The shear wild beauty of the sculpted body that lay before me left me awestruck. I knelt on the ground, reached out, and touched this decent size mountain lion. Half of my attention in reverent fascination with this stunning creature, the other half of my attention scanning the environment for any signs my five senses might pick up. This beautiful cat was not resting or sleeping—it was dead— and something had killed it. It did not take long to determine that this lion had not been shot as I originally suspected, but it had died just a few hours before our discovery. All the signs were there, another mountain lion, presumably more agile, larger, and experienced, had taken this cat. While I have observed rare animals in many parts of the planet, wild mountain lions had often eluded me. Now, I finally had a chance to touch, to smell, to examine up-close this elusive animal.

Mountain lions (Puma concolor, also commonly known as cougar) were originally found over most of North America all the way down to the tip of South America. Although much is still not known about these reclusive animals, its current range in the United States is severely reduced to the wild areas of western states. These large cats can inhabit everything from deserts to high mountains, however, for the most part they prefer forested and dense brushy areas with occasional clearings and few humans. This, of course, describes many parts of Monterey County. Since 1972 there has been a ban on trophy hunting mountain lions in California. In some areas their populations have continued to decline despite the ban. Cougars are solitary and depending on the habitat can need an average of 100 square miles of territory or more. As human population increases cougar habitat has become more fragmented and has decreased in size, causing more contact with humans. Often it is inexperienced juveniles that have been pushed to the edges of wild areas that people encounter.

Data excerpts:

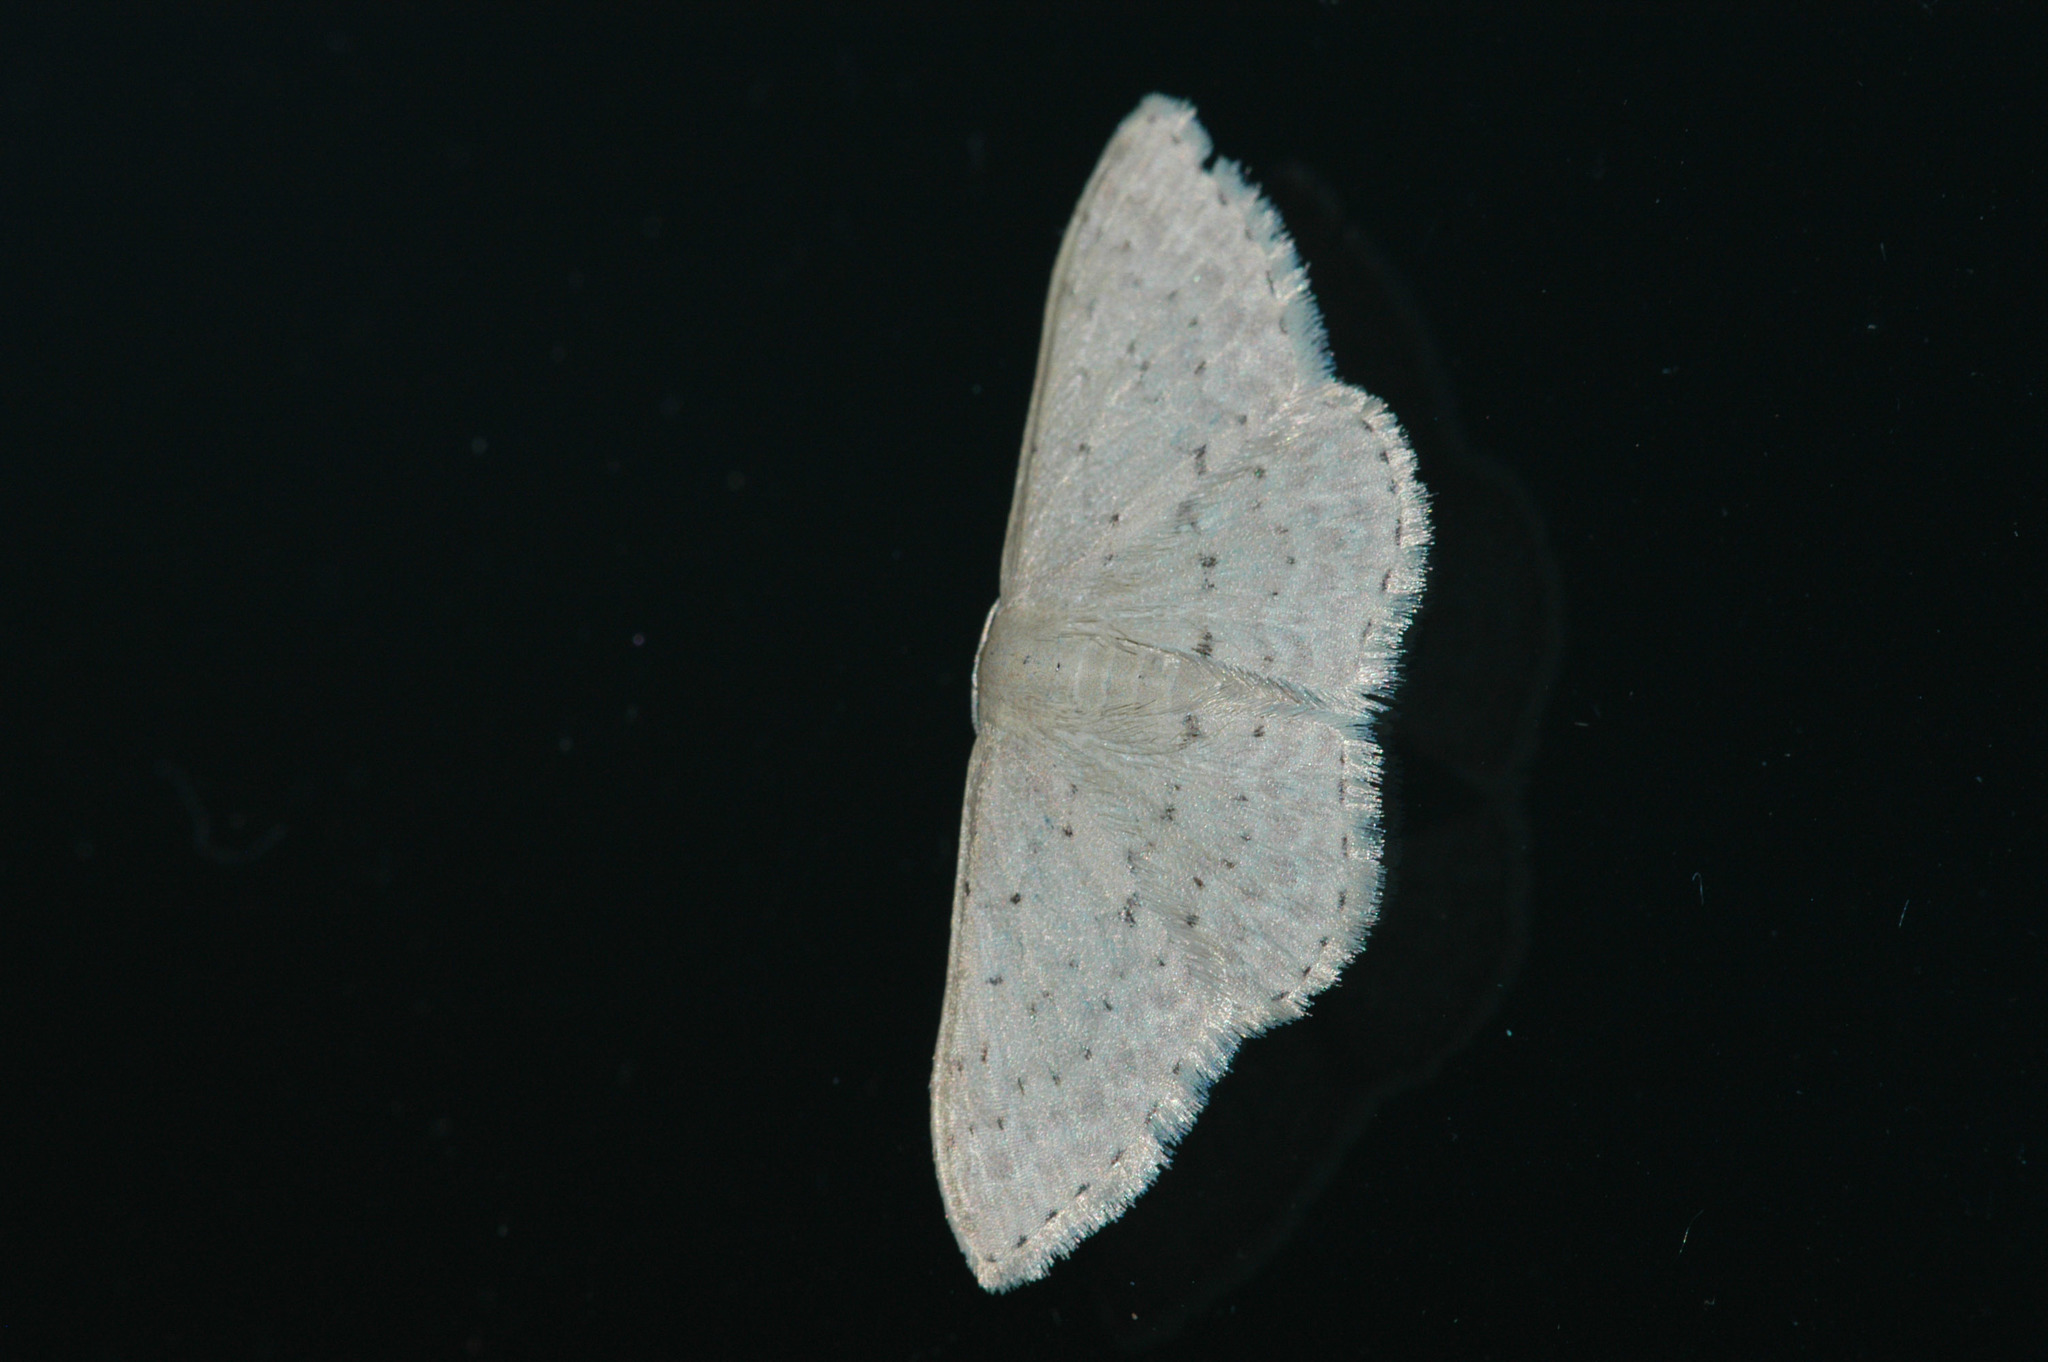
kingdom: Animalia
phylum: Arthropoda
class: Insecta
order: Lepidoptera
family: Geometridae
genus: Idaea
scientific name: Idaea philocosma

PROBLEMS AND TASKS =>
1. List every geographic place named in the mountain lion text.
2. Return the part of the mountain lion text between "The shear wild" and "this elusive animal.", inclusive.

SOLUTIONS PER TASK =>
1. North America, South America, the United States, Monterey County, California

2.
The shear wild beauty of the sculpted body that lay before me left me awestruck. I knelt on the ground, reached out, and touched this decent size mountain lion. Half of my attention in reverent fascination with this stunning creature, the other half of my attention scanning the environment for any signs my five senses might pick up. This beautiful cat was not resting or sleeping—it was dead— and something had killed it. It did not take long to determine that this lion had not been shot as I originally suspected, but it had died just a few hours before our discovery. All the signs were there, another mountain lion, presumably more agile, larger, and experienced, had taken this cat. While I have observed rare animals in many parts of the planet, wild mountain lions had often eluded me. Now, I finally had a chance to touch, to smell, to examine up-close this elusive animal.